Factors that support Indigenous involvement in multi-actor environmental stewardship
Nicholas J Reo, Kyle P Whyte, Deborah McGregor, MA (Peggy) Smith and James F Jenkins (2017) AlterNative
Regional, multi-actor environmental collaborations bring together diverse parties to achieve environmental protection and stewardship outcomes. Involving a range of participants helps involve alternative forms of knowledge, expertise, and perspectives; it may also present greater challenges in reaching agreements, particularly when both Indigenous and non-Indigenous parties are involved. The authors found six characteristics influenced Indigenous nations’ willingness to remain engaged: respect for Indigenous knowledges, control of knowledge mobilization, intergenerational involvement,
self-determination, continuous cross-cultural education, and early involvement. Being attentive of these factors can help partnerships achieve their environmental goals by keeping important partners at the table.


Indigenous knowledge, methodology and mayhem: What is the role of methodology in producing Indigenous insights? A discussion from mātauranga Māori
Linda Tuhiwai Smith, Te Kahautu Maxwell, Haupai Puke, Pou Temara (2016) Knowledge Cultures
The emergence of an academic discourse called Indigenous knowledge internationally, and mātauranga Māori in Aotearoa New Zealand, presents some substantive challenges to concepts of knowing and being, of knowledge creation, knowledge work and the making of meaning. These challenges engage us across philosophical, disciplinary, institutional, inter-generational, territorial and community boundaries. This article raises some discussion about ‘research methodologies’ being used when discussing mātauranga Māori and Indigenous knowledge. Research methodologies are often associated with specific disciplines of knowledge and viewed as the primary if not singular way in which knowledge is generated. Arguably, IK mātauranga occupies a different knowledge space from traditional academic disciplines, including their transdisciplinary interstices.

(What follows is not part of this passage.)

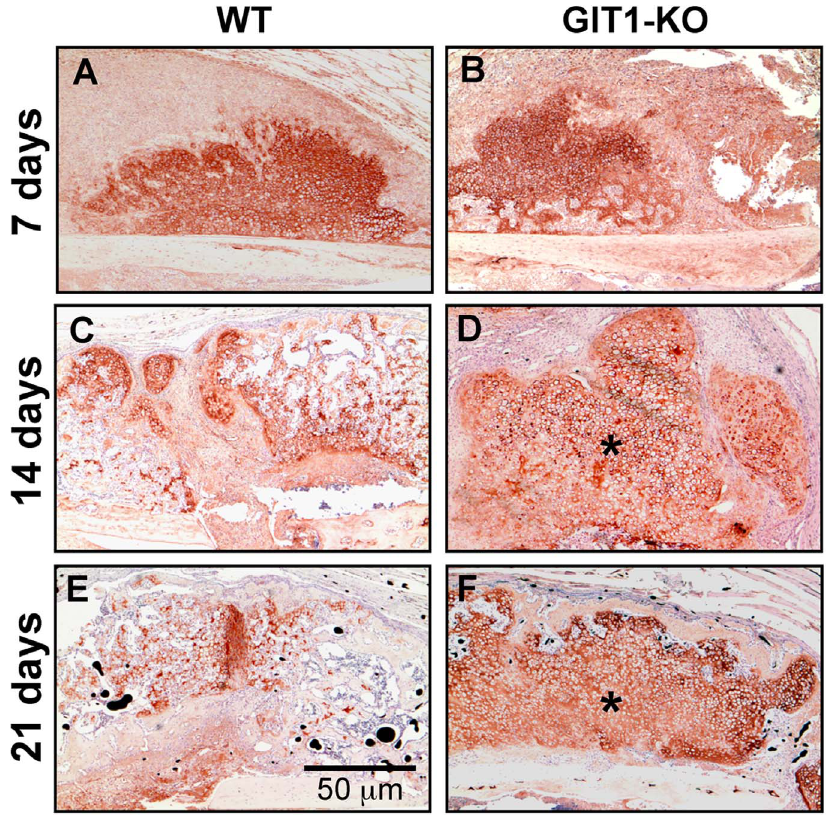
Figure 4. Type 2 collagen-containing matrix persists in GIT1 KO mice. Tissue sections cut from WT and GIT1 KO mice were analyzed for COL2A1 content using an immunohistochemistry approach. Representative stains at 7, 14 and 21 days post-fracture are depicted, with asterisks denoting areas within the callus at 2 and 3 weeks post-fracture in GIT1 KO mice (D and F respectively) that have more robust/persistent staining. mice (Fig. 2D, red arrows indicating disjunction) compared to WT mice (Fig. 2C) at 14 days post-fracture, although quantification of mineralized callus volume in cohorts of animals failed to achieve significance at any timepoint, only revealing a trend toward a decrease (Fig. 2E).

Kia pono te mahi putaiao—doing science in the right spirit
Will Allen , Jamie M. Ataria , J. Marina Apgar , Garth Harmsworth & Louis Tremblay (2009) Journal of the Royal Society of New Zealand
When scientific research engages with indigenous knowledge it can fulfil an important role in supporting communities in addressing their sustainability and wellbeing. This is particularly important in the post-colonial setting where science must recognise its position within a wider context of indigenous development.  This paper acknowledges that the role and use of indigenous knowledge in environmental research raises some particular issues for transdisciplinary approaches. The paper reminds us that “doing science in the right spirit” can only emerge from genuine relationships between indigenous communities and science. The effectiveness of science is enhanced if embedded in culture, and this applies to all community settings, not just to indigenous. The authors do, however, point to the need to build capacity within science in some key areas: the ability to place research projects in a wider cultural context, to build and maintain trust, and always to respect “the custom of the house or the land you are in”.